À Montréal, M. Andlauer est connu pour son rôle dans la réalisation du REM, un dossier qui occupe le plus clair de son temps.

Le Journal de Québec a rapporté vendredi que Jean-Marc Charoud, aujourd’hui administrateur à CDPQ Infra, avait conclu en 2020 que le tramway était le meilleur mode de transport collectif pour Québec dans un rapport réalisé par sa firme à la demande du gouvernement Legault. Ce dernier voulait un avis externe pour confirmer le choix du mode de transport collectif.

Rentable ?

La Caisse de dépôt et placement revisite aujourd’hui le projet de Québec. En 2016-2017, sous la présidence de Michael Sabia et la vice-présidence de Christian Dubé, elle avait d’ailleurs analysé sommairement l’idée d’un service rapide par bus (SRB) ou d’un tramway dans la capitale. Et Denis Andlauer faisait partie d’un comité consultatif sur le sujet. La Caisse avait conclu que ce n’était pas un projet rentable pour elle.

Cette fois, l’analyse de la Caisse ne se fera pas forcément sous la lorgnette de la rentabilité, ce qui est nouveau pour elle — tous les autres mandats que lui a confiés le gouvernement pour des projets de transport collectif, dans la grande région de Montréal, lui demandaient de statuer si la Caisse voulait s’en occuper, donc si ces projets étaient à ses yeux rentables. Le gouvernement Legault lui demande de trouver le meilleur projet, avec son implication ou non. Il faut s’attendre à ce l’analyse porte aussi sur la desserte des banlieues et l’interconnexion avec Lévis — au moment où le gouvernement prépare une nouvelle mouture du projet de troisième lien.

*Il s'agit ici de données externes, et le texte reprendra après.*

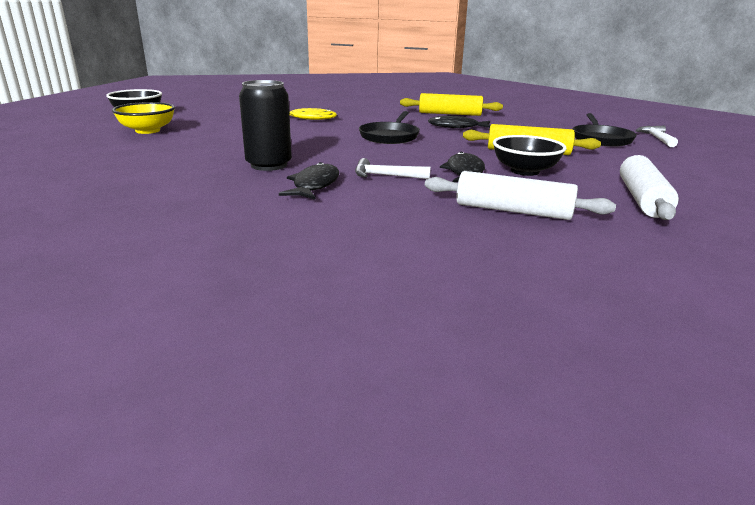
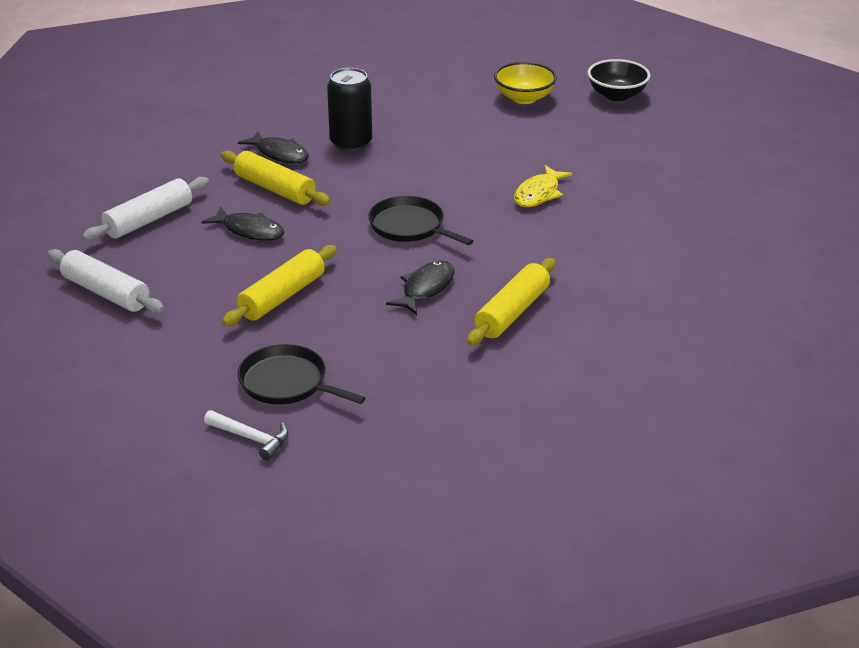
camera: 115 degrees right, 10 degrees up
white hammer [355,158,431,179] -> yellow rolling pin [221,151,331,206]
black bowl [493,135,566,176] -> none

La Caisse n’a toujours pas reçu de lettre de mandat du gouvernement pour le projet de Québec ; ce ne sera pas avant la semaine prochaine.

Sa filiale CDPQ Infra pilote le REM de Montréal, un train léger électrique et automatisé. Un tel mode de transport nécessite l’aménagement de ce que l’on appelle un site dédié exclusif et protégé — d’où les immenses structures de béton à Montréal. C’est bien différent d’un tramway, qui partage la route avec les automobiles.

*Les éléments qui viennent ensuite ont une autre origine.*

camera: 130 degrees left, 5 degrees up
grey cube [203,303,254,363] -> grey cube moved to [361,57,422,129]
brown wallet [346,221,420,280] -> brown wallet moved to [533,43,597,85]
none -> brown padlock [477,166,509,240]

« Du monde de Québec » à la Caisse

Lors d’une conférence de presse à Québec, le ministre responsable de la Capitale-Nationale, Jonatan Julien, a voulu répondre aux critiques sur le recours à la Caisse de dépôt, dont le siège est à Montréal, faisant valoir qu’il y a au sein de l’institution « bien du monde de Québec ».

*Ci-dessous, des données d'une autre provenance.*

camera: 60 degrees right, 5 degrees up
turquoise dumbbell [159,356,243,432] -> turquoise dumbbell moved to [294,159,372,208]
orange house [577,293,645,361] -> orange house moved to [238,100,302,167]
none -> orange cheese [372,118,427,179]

« Jean St-Gelais, le président du C.A., est un gars qui connaît très bien Québec. Charles Emond, un chum d’enfance, est un gars qui vient de Québec. Kim Thomassin… Vincent Delisle, pareil, fils de l’ancienne mairesse de Sillery… Du monde de Québec. La Caisse de dépôt est là pour servir le Québec. Et de présumer que ces gens-là n’ont pas les préoccupations, les connaissances pour bien comprendre les enjeux de Québec, je ne suis pas à cette page-là », a-t-il affirmé.

Maintenant que le gouvernement a décidé de prendre en main le projet de Québec, il faut s’attendre à ce qu’il le confie à sa future agence chargée de piloter les chantiers de transport collectif, voire également les ouvrages routiers majeurs. Le projet de loi de la ministre des Transports, Geneviève Guilbault, ne sera pas déposé d’ici la fin de la session comme prévu. C’est reporté au début de l’an prochain, ce qui signifie une adoption d’ici la fin du printemps. De son côté, la Caisse dispose de six mois pour remettre ses conclusions au gouvernement.